Last week, while at EuroBSDCon in Malta, I noticed that one of my servers had the wrong time. It was Bacula who told me, through this message in one of the backup jobs:
28-Sep 21:59 nyi-fd JobId 144899: DIR and FD clocks differ by -5 seconds, FD automatically compensating
Fixing the time
I connected to all my systems, and ran date(1). One system was by 2 seconds, and another was off by 5 seconds. I mistakenly thought the problem might be the upstream ntp servers I was using. I altered /etc/ntp.conf and stopped using the freebsd.pool.ntp.org servers and started using the us.pool.ntp.org servers instead.
Then I restarted ntp and looked at the log file:
Sep 29 06:29:59 slocum ntpd[1353]: ntpd exiting on signal 15 Sep 29 06:29:59 slocum ntpd[1779]: ntpd 4.2.4p5-a (1) Sep 29 06:30:00 slocum ntpd[1780]: sendto(18.85.44.118) (fd=22): Operation not permitted Sep 29 06:30:01 slocum ntpd[1780]: sendto(72.8.140.240) (fd=22): Operation not permitted Sep 29 06:30:02 slocum ntpd[1780]: sendto(199.102.46.72) (fd=22): Operation not permitted
Oh. Umm. That is clearly the firewall. I added the following rules to /etc/pf.conf:
# get ntp working pass out quick on $EXT_IF inet proto tcp from any to any port ntp flags S/SA keep state pass out quick on $EXT_IF inet proto udp from any to any port ntp keep state
Where EXT_IF is set to the NIC you are using (for me, em0).
That fixed it that server, which was running FreeBSD 9.1-RELEASE.
The other server didn’t show the same errors, and was running FreeBSD 9.1-RELEASE-p6. As I’m typing this, I do not recall how I got that server time corrected.
Checking the time
In case this problem occurred again, I wanted to find out about it as soon as possible. I started searching for Nagios plugins.

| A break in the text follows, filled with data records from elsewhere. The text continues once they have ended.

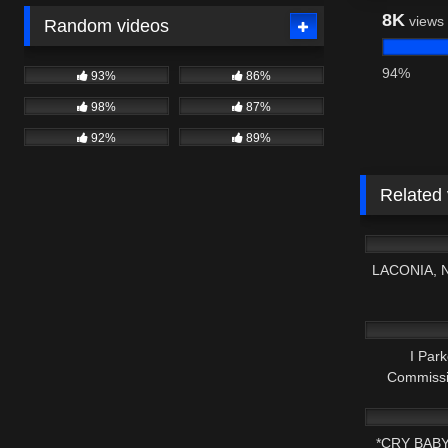
8K
views
Random videos
94%
93%
86%
98%
87%
92%
89%
Related
9K
LACONIA, 
2K
I Park
Commiss
3K
De
*CRY BAB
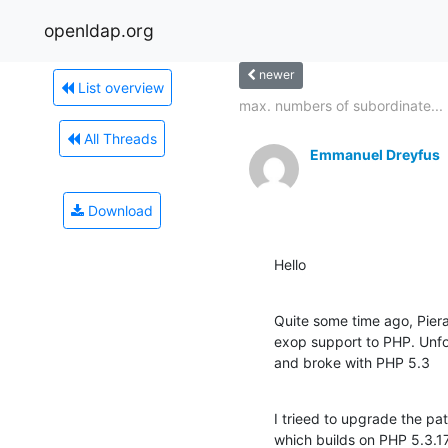
openldap.org
newer
List overview
max. numbers of subordinate...
All Threads
Emmanuel Dreyfus
Download
Hello
Quite some time ago, Piera
exop support to PHP. Unfo
and broke with PHP 5.3
I trieed to upgrade the pat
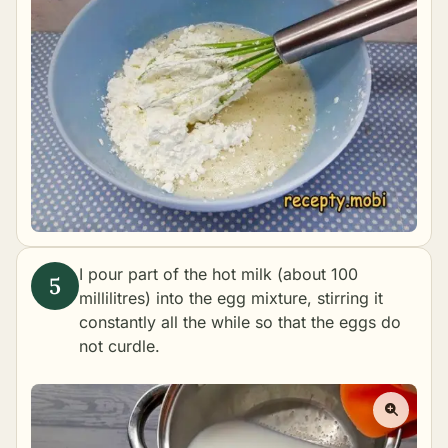
I pour part of the hot milk (about 100
millilitres) into the egg mixture, stirring it
constantly all the while so that the eggs do
not curdle.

I found http://exchange.nagios.org/directory/Plugins/Network-Protocols/NTP-and-Time/check_daytime/details but I went with check_ntp_time from nagios_plugins from the FreeBSD ports tree. This plugin will compare the time on the Nagios server to that of the server you are checking. I’m looking for any changes more than 0.5s.
I already had an NTP host group in Nagios, so it was relatively simple to add a check_time to the host group. By taking that approach, each host in the host group then had that check added to their Nagios regime.